| WHAT THE TASK ASKS |
Carry on the text about cohort analysis from the point where it stops, starting after its final sentence.

| PAGE EXTRACT |
============
Using cohort analysis, marketing campaigns allow firms to compare their customers based on different factors. The factors could be spending patterns of customers, product reviews, preferences, etc. The comparison helps in making strategic marketing decisions.
Cohort analysis is a tool to measure user engagement over time. It helps to know whether user engagement is actually getting better over time or is only appearing to improve because of growth.
Cohort analysis proves to be valuable because it helps to separate growth metrics from engagement metrics as growth can easily mask engagement problems. In reality, the lack of activity of the old users is being hidden by the impressive growth numbers of new users, which results in concealing the lack of engagement from a small number of people.
How to break the group of users into cohorts for cohort analysis – can be done in two ways:
- Acquisition Cohorts: divide users by when they signed up first for your product. For your app users, you might break down your cohorts by the day, the week or the month they launched an app, and thereby track daily, weekly or monthly cohorts.
- Behavioral Cohorts: divide users by the behaviors they have (or haven’t) taken in your app within a given time period. These could be any number of discrete actions that a user can perform – App Install, App Launch, App Uninstall, Transaction or Charged, or any combination of these actions / events.
Benefits of Cohort Analysis
As a business analytics technique, a Cohort Analysis allows you to compare variables and changes between your digital marketing campaigns.
For example, like real brick-and-mortar stores, websites change. If you’re doing it right, they change a lot and often. You can use a cohort analysis to try to isolate the effect of the website modification on user behavior.
============
Scene geometry reasoning data

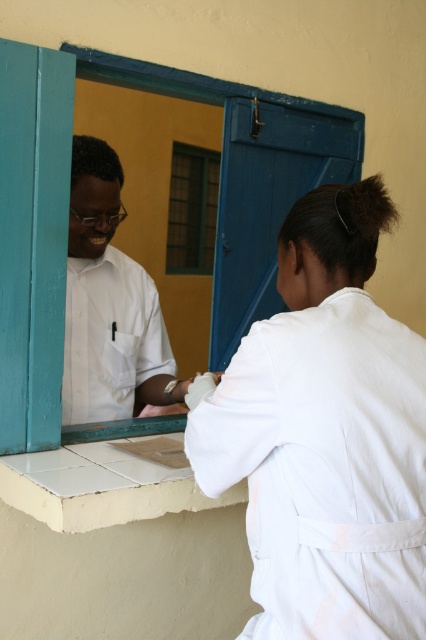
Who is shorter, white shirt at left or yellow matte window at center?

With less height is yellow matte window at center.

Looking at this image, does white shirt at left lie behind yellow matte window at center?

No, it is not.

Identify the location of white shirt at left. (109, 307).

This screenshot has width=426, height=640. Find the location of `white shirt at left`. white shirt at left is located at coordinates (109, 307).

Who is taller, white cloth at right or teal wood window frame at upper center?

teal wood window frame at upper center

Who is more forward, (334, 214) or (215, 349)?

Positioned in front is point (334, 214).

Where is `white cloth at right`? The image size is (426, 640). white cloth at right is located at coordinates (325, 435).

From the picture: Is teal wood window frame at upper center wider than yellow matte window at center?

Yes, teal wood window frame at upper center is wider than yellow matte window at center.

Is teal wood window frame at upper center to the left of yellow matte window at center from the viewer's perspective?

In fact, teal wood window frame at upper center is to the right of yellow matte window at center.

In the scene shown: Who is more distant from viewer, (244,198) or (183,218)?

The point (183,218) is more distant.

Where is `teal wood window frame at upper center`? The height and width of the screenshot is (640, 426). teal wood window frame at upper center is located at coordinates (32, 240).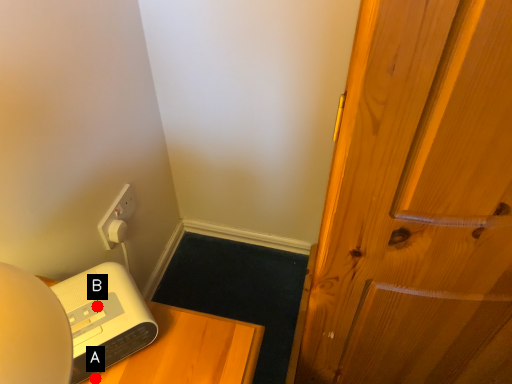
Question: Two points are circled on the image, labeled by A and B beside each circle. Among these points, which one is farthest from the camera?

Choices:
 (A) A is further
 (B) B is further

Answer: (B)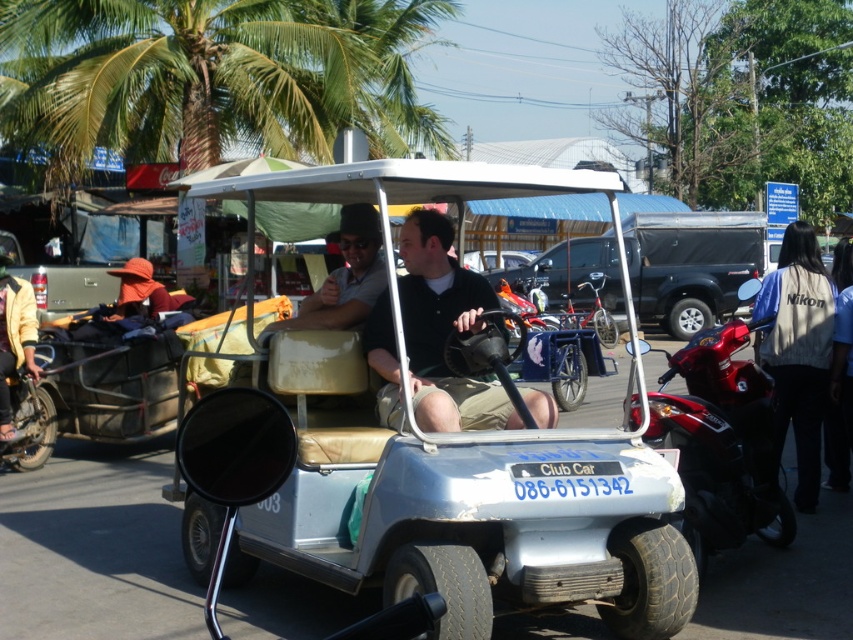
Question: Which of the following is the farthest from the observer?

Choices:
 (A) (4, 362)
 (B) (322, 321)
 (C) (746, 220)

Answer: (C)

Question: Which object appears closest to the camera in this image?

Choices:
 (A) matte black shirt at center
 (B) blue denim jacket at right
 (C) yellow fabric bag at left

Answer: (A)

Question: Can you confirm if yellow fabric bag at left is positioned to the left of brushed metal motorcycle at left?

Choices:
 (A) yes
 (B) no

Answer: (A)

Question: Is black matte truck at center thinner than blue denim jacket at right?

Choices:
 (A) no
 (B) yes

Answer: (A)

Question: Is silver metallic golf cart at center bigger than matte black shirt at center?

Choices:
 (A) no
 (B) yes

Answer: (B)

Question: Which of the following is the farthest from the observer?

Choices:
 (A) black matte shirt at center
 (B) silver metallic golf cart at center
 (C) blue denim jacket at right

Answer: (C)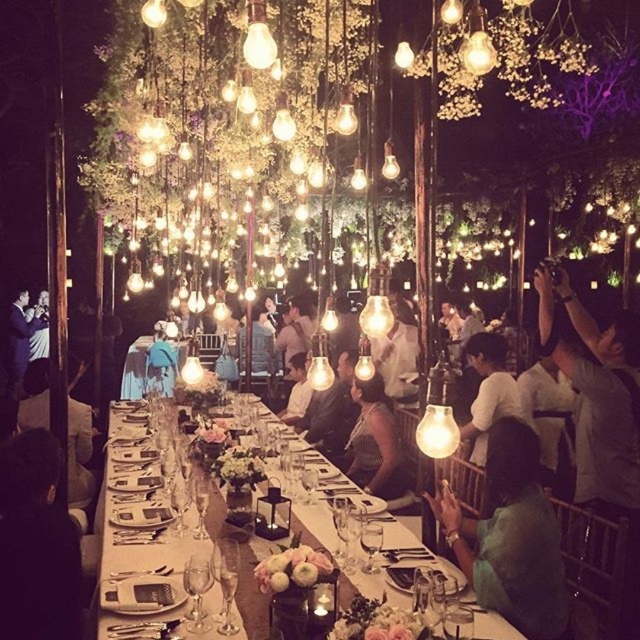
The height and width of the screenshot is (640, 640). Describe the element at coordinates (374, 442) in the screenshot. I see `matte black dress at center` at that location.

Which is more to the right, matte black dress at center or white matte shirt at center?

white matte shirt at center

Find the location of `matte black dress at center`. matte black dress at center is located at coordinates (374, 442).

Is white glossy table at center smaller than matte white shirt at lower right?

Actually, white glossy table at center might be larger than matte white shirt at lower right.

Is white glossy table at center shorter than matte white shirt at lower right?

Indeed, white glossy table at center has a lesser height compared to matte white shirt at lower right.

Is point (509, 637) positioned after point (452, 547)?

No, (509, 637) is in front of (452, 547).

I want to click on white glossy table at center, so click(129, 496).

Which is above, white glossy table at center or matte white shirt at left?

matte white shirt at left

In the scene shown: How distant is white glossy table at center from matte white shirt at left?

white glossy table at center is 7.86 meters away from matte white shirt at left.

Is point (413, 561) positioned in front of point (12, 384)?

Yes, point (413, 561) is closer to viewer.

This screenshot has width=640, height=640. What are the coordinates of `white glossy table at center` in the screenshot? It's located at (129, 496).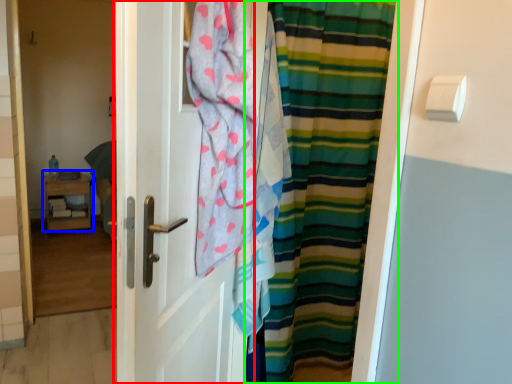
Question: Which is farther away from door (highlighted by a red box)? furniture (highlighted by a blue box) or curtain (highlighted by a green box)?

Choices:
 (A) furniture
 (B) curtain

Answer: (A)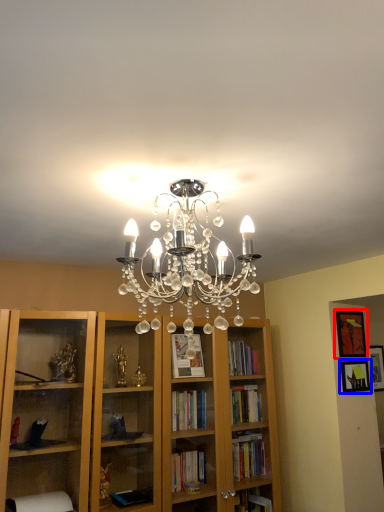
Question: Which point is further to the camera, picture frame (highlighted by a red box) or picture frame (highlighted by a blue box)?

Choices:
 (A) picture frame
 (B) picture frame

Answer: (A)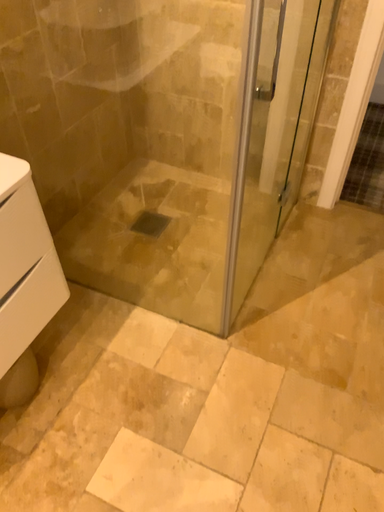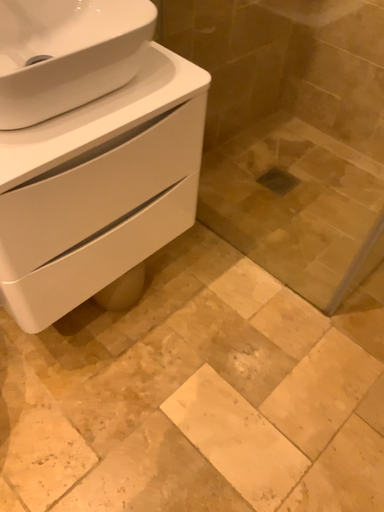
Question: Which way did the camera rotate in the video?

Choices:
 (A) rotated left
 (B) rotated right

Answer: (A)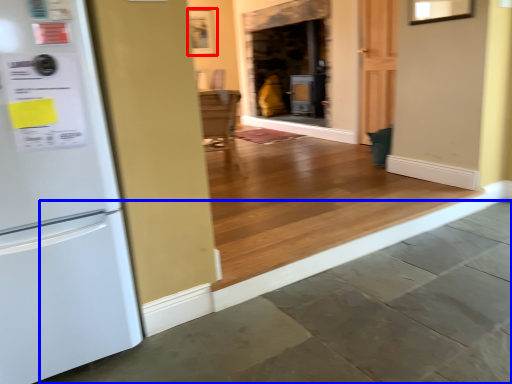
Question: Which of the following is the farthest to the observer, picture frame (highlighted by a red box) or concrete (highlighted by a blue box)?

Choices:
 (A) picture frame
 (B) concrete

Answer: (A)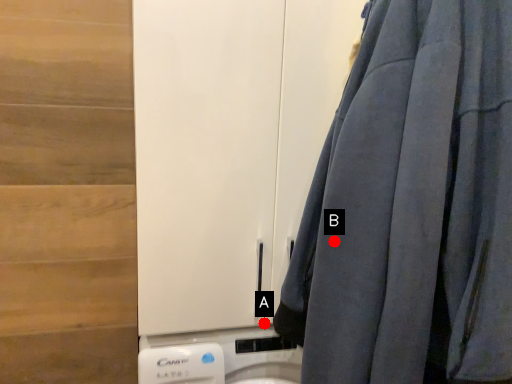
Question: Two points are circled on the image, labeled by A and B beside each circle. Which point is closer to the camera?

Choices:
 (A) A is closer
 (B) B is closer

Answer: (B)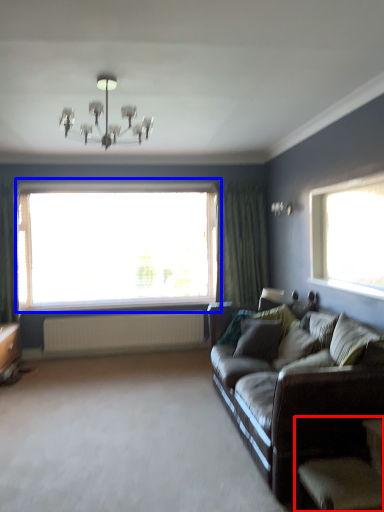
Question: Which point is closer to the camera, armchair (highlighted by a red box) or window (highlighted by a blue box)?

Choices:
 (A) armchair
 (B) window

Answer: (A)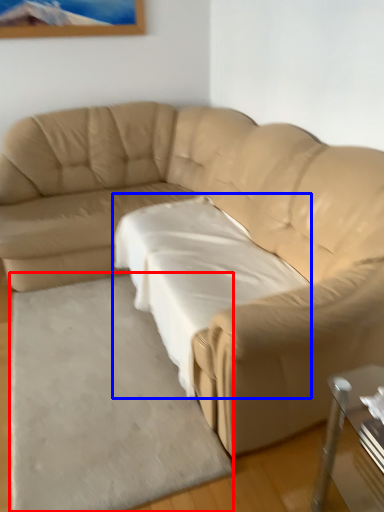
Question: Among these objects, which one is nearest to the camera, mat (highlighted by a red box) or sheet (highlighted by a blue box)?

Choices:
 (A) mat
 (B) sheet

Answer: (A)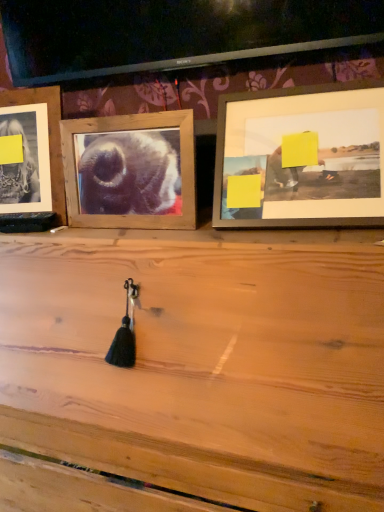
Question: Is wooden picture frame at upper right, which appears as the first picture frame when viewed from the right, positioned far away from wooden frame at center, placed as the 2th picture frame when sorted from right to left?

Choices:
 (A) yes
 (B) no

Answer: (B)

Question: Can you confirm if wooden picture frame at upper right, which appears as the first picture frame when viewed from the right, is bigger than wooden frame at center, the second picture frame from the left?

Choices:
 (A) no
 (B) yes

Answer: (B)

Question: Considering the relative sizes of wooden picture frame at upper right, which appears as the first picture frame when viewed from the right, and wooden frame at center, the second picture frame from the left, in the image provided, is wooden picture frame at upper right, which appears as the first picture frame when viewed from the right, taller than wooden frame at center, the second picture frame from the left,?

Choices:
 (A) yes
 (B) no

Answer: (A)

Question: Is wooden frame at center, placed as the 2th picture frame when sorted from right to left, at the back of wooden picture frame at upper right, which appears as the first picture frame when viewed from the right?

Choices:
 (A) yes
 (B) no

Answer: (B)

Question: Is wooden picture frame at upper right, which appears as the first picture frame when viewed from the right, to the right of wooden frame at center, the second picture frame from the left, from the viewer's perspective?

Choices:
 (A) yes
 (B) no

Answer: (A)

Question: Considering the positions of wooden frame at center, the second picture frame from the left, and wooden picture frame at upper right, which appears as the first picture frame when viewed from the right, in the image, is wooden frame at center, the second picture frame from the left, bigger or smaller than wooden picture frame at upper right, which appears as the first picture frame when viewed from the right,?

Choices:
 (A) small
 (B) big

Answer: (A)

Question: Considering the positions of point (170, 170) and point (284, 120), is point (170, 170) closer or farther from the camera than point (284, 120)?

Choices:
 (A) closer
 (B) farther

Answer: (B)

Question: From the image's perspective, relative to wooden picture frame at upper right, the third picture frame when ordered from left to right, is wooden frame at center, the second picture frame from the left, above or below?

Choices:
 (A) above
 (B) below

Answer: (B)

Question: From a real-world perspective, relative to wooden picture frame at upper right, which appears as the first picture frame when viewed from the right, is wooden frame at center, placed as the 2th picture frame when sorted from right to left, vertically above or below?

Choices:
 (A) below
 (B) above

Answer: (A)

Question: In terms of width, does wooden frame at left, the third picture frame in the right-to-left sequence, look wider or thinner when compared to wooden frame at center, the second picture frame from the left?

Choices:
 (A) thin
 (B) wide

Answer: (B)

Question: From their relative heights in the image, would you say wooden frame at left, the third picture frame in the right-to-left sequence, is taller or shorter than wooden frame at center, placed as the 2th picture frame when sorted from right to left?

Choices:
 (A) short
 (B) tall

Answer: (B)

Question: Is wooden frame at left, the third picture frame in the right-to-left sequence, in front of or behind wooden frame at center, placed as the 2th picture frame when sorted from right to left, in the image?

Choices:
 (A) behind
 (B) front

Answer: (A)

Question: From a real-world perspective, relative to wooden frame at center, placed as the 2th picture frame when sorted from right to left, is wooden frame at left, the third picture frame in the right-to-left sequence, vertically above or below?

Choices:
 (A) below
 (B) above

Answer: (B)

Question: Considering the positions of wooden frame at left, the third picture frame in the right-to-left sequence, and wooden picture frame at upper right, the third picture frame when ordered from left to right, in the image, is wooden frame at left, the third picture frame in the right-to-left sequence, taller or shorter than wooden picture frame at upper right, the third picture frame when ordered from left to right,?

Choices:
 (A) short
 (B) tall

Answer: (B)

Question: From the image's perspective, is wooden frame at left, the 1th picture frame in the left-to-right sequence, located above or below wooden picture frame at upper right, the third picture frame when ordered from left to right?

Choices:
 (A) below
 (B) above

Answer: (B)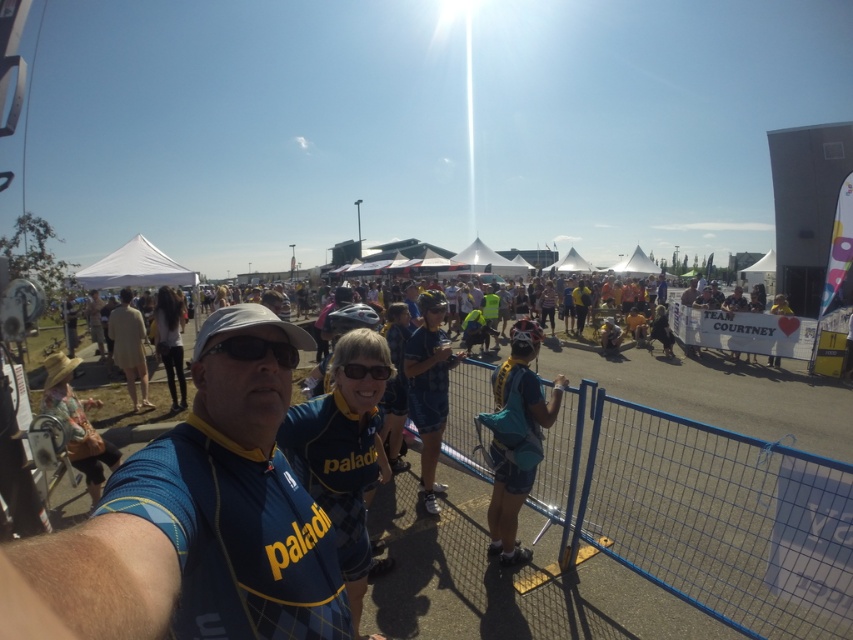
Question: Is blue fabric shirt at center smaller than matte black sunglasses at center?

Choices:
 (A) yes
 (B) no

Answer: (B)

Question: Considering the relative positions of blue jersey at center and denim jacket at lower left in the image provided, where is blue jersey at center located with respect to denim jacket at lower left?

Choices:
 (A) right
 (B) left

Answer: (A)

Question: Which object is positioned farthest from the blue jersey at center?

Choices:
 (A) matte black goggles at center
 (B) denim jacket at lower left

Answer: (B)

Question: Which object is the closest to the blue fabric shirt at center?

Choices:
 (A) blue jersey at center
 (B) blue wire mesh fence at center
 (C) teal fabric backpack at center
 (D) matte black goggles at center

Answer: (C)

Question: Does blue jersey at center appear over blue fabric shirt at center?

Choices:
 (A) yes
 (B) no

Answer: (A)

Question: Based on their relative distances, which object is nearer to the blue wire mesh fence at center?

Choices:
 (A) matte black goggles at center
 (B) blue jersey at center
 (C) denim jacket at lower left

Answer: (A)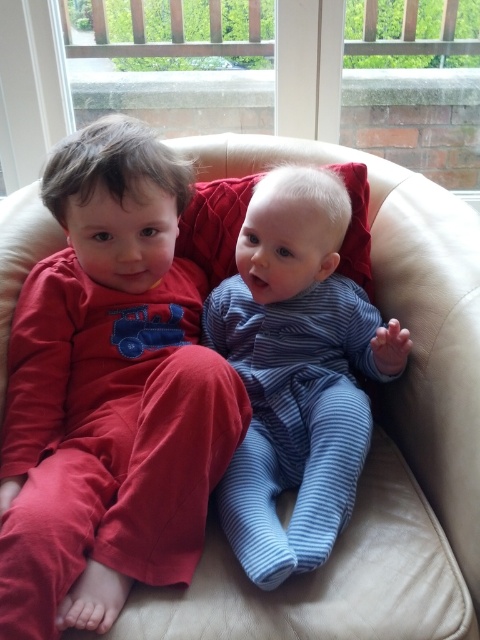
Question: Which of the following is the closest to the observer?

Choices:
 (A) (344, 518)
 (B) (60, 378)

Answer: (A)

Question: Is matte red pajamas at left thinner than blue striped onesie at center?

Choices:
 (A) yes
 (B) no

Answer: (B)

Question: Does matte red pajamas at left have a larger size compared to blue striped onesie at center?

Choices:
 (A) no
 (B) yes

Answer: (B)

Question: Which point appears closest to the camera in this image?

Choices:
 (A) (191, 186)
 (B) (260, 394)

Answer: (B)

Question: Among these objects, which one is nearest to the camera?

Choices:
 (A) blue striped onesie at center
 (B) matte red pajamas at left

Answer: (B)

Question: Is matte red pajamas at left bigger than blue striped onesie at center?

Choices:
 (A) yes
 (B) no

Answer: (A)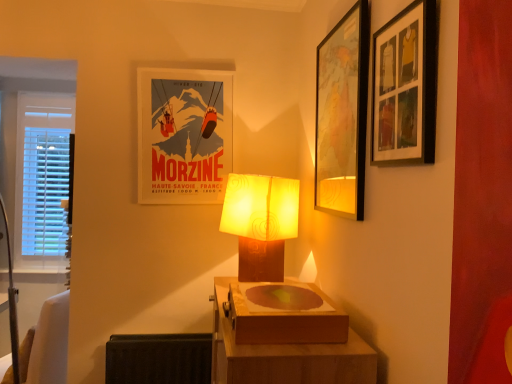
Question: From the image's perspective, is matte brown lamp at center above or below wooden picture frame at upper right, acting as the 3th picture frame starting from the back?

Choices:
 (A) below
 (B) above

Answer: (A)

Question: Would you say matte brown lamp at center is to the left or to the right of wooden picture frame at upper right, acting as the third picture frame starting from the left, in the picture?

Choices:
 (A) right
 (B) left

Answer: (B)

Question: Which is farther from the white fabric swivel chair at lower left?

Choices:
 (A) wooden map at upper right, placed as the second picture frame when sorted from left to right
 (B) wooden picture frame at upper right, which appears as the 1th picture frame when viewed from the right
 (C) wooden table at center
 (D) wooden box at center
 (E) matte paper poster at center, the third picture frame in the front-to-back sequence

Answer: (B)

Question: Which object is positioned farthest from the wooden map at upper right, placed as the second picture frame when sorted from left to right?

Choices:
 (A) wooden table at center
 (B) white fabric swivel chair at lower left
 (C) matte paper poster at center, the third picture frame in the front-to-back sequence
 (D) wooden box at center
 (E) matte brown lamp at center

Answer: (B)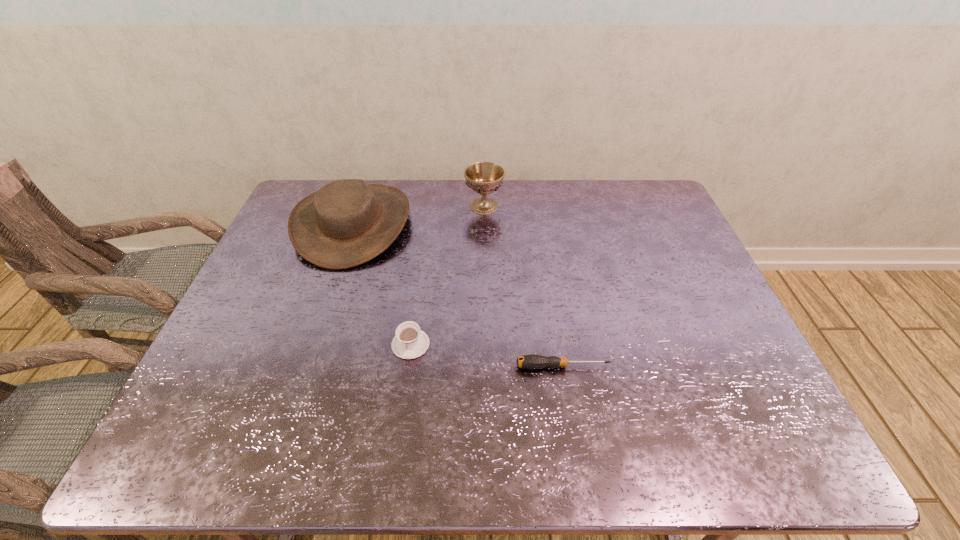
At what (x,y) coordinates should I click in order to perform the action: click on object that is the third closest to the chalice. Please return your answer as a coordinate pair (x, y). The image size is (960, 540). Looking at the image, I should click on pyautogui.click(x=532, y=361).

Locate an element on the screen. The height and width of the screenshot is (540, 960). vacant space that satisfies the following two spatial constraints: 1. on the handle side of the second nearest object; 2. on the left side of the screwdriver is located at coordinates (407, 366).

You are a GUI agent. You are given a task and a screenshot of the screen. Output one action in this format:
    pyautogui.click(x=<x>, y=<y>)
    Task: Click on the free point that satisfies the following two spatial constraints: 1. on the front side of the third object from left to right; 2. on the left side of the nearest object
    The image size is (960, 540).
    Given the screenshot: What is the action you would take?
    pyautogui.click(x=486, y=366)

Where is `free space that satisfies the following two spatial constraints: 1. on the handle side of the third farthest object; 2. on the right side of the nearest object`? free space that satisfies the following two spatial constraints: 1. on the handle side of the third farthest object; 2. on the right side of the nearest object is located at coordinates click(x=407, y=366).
============
| SOLVED EXERCISE |
Here are some factors that can impact user behavior that you may want to analyze with a Cohort Analysis:
- Target audience
- Ad content
- Website redesigns
- New product lines and service offerings
- Sales, discounts, promotion campaigns
- Biases – Most analysts possess some form of biases or prejudice. The study may lose objectivity if it falls prey to the prejudices of the analysts. Biases could be selection bias, decision bias, personal bias, etc.
- Only such data that are statistical in nature can be used for this kind of analysis.
- The traits have to be defined by a defined period of time.
Step 1: Pull the raw data
Typically, the data required to conduct cohort analysis lives inside a database of some kind and needs to be exported into spreadsheet software. In this example, we use MySQL and Microsoft Excel.
Step 2: Create cohort identifiers
Open the data you’ve pulled into Excel. Since we pulled the “cohort date” attribute in the example above, we’ll conduct the popular cohort analysis in which we compare groups of customers based on when they made their first purchase. Assuming we want to group our cohorts based on the month in which they made their first purchase, we’ll need to translate each “cohort date” value into a “bucket” that represents the year and month of their first purchase.
Step 3: Calculate Lifecycle stages
Once we know the cohort that each customer belongs to, we also need to determine the “lifecycle stage” at which each event happened for that cohort member.
Step 4: Create a pivot table and graph
Pivot tables allow you to calculate an aggregation such as a sum or average across multiple dimensions of your data. The pivot table we’d like to create is one that conducts a sum of transaction amount, and shows one row per cohort and one column per relative time period.
Types of Cohorts to Analyze
Cohorts can be grouped into the following categories:
1. Time-Based Cohorts
Time-based cohorts are customers who signed up for a product or service during a particular time frame. Analyzing these cohorts shows the customers’ behavior depending on the time they started using a company’s products or services. The time may be monthly or quarterly, depending on the sales cycle of a company. Analyzing the time-based cohorts helps in looking at the churn rate.
For a SaaS business, the churn rate tends to be high at the start of a given timeframe, and drops as the customers get used to the products. Customers who stay longer with the company tend to love the product and churn at a lower rate than at the start of a time frame. In the absence of cohorts, a company may not identify the exact cause of a high number of customers abandoning the products within a given timeframe.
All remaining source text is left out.